━━━━━ EXTRACTED MATERIAL ━━━━━

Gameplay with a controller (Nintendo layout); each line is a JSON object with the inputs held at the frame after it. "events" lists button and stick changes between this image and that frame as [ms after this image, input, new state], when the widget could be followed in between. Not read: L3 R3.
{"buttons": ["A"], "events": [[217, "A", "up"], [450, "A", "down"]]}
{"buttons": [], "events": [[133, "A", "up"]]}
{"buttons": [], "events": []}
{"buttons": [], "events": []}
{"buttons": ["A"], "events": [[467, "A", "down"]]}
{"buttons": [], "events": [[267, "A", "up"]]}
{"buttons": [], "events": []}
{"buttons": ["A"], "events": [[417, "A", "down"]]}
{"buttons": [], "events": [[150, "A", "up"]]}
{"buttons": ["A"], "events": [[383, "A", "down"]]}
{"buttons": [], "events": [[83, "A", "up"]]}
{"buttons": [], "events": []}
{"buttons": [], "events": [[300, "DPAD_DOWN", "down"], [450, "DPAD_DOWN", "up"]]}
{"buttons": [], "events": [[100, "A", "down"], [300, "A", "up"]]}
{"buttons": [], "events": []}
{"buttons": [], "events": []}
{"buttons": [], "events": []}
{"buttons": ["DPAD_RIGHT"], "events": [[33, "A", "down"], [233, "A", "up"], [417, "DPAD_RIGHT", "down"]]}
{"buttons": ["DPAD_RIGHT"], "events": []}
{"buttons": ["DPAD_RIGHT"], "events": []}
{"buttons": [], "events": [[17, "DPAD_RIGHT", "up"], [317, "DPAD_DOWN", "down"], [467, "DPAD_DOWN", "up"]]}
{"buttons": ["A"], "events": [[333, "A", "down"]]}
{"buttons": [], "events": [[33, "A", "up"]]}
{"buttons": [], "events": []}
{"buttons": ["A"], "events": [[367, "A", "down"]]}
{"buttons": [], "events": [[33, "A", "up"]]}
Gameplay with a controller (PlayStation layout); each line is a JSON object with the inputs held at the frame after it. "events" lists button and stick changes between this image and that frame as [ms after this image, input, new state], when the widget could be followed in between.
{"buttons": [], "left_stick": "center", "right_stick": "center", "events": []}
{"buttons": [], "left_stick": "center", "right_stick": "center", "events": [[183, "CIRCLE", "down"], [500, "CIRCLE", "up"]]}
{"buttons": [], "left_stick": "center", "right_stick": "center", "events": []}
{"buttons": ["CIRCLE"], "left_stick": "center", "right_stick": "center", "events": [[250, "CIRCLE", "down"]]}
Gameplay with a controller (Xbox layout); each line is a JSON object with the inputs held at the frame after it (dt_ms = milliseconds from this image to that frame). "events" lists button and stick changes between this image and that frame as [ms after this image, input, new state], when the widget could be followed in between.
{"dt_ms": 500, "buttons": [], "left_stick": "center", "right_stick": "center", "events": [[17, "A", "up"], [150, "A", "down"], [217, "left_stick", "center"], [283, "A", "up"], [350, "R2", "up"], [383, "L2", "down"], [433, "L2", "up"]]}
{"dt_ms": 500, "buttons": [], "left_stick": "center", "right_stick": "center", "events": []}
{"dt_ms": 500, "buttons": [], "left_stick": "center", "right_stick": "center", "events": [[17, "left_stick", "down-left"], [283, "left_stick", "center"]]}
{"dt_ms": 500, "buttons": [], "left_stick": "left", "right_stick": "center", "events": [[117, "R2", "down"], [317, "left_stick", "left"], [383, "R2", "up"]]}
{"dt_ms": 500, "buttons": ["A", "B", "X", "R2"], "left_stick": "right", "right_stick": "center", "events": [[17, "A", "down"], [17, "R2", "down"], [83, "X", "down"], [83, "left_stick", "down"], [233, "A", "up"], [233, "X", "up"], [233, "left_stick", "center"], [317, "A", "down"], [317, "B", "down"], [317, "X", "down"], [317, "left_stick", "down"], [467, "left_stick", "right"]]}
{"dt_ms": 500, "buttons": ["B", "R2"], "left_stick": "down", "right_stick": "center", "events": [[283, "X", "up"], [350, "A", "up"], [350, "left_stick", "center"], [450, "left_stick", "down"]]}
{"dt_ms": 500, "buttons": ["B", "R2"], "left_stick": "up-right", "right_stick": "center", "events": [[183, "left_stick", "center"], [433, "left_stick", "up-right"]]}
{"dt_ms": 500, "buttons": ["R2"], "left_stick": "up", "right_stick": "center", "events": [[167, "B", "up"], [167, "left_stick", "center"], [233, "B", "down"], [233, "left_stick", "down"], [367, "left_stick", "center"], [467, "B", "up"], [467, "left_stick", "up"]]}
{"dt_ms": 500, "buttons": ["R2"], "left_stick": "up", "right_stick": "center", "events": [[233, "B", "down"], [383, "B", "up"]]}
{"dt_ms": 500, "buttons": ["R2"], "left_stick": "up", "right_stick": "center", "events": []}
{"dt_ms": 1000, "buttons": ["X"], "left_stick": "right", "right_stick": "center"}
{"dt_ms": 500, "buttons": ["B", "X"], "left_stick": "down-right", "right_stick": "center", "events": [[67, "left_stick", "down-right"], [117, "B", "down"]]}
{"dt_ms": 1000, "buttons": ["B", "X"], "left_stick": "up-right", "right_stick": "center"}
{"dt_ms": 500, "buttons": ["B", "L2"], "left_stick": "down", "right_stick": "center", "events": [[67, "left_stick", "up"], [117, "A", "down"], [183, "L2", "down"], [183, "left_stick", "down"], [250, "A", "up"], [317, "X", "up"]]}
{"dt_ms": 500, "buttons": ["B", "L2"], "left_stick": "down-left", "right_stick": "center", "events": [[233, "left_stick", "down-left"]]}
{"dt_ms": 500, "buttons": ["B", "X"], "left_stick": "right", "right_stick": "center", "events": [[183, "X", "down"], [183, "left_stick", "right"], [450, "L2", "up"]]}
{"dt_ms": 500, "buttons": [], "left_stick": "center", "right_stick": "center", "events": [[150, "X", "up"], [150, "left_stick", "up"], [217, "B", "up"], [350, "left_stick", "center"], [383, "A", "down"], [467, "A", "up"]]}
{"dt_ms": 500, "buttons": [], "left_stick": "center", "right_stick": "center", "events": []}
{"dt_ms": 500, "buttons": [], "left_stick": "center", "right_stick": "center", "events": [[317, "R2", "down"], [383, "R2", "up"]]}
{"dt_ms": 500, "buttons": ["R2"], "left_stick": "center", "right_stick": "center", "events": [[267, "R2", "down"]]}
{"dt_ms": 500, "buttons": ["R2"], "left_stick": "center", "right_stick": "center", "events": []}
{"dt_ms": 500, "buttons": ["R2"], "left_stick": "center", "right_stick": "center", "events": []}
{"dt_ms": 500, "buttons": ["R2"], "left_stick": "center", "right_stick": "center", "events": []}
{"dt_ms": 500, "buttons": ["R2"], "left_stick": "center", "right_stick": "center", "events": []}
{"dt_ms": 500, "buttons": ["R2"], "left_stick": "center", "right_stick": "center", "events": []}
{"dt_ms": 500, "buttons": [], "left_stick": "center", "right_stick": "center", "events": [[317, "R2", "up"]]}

━━━━━

▶ [WORK TO COMPLETE] Where a line above includes "CIRCLE", copy that line.

▶ [SOLUTION FOR THIS TASK]
{"buttons": [], "left_stick": "center", "right_stick": "center", "events": [[183, "CIRCLE", "down"], [500, "CIRCLE", "up"]]}
{"buttons": ["CIRCLE"], "left_stick": "center", "right_stick": "center", "events": [[250, "CIRCLE", "down"]]}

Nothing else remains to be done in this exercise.